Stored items
┏━━

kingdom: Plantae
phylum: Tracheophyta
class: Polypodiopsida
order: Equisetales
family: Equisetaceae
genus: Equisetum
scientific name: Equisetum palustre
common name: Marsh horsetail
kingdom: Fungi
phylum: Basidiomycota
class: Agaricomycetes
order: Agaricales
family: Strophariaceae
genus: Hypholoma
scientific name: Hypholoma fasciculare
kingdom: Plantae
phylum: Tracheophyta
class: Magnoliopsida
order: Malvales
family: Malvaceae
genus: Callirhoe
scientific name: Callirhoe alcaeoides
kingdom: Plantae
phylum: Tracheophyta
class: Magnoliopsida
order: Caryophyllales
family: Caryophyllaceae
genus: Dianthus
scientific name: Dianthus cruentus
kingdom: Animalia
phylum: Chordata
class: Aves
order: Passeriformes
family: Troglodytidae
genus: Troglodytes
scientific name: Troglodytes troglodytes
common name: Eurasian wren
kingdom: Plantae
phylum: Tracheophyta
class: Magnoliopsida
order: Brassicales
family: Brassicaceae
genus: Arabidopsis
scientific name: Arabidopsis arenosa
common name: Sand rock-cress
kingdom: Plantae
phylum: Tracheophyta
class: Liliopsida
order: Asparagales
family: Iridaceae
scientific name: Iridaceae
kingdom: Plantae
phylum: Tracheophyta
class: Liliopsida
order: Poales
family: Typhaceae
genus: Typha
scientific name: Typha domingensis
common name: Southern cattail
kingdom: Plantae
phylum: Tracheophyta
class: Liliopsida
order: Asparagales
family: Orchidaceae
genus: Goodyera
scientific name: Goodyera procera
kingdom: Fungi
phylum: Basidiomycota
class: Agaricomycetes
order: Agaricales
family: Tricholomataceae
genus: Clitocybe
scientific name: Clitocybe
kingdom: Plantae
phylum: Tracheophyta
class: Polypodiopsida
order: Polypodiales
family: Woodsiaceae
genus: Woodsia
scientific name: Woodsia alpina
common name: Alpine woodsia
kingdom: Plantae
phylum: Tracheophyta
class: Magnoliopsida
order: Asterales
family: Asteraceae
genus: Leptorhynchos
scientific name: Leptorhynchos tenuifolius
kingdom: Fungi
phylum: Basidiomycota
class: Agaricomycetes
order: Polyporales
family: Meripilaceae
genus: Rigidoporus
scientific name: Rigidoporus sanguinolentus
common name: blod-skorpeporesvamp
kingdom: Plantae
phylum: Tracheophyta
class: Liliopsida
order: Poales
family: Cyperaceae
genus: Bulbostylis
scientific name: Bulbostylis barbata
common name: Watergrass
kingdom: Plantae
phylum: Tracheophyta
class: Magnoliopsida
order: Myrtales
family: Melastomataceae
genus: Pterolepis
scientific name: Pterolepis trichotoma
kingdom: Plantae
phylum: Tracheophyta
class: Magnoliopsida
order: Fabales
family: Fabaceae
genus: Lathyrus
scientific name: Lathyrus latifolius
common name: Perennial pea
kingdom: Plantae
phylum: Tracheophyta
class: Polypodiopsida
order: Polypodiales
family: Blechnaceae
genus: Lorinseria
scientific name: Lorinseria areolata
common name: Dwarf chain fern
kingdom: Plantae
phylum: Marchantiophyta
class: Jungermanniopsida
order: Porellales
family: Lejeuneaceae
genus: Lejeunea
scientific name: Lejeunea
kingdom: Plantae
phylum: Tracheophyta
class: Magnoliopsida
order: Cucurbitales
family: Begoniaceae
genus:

┗━━

Starting at the line with "scientific name: Typha domingensis" and ending after the line with "genus: Woodsia", rewrite those lines so that "phylum" becomes "division" and nothing else changes.

Answer to the exercise
scientific name: Typha domingensis
common name: Southern cattail
kingdom: Plantae
division: Tracheophyta
class: Liliopsida
order: Asparagales
family: Orchidaceae
genus: Goodyera
scientific name: Goodyera procera
kingdom: Fungi
division: Basidiomycota
class: Agaricomycetes
order: Agaricales
family: Tricholomataceae
genus: Clitocybe
scientific name: Clitocybe
kingdom: Plantae
division: Tracheophyta
class: Polypodiopsida
order: Polypodiales
family: Woodsiaceae
genus: Woodsia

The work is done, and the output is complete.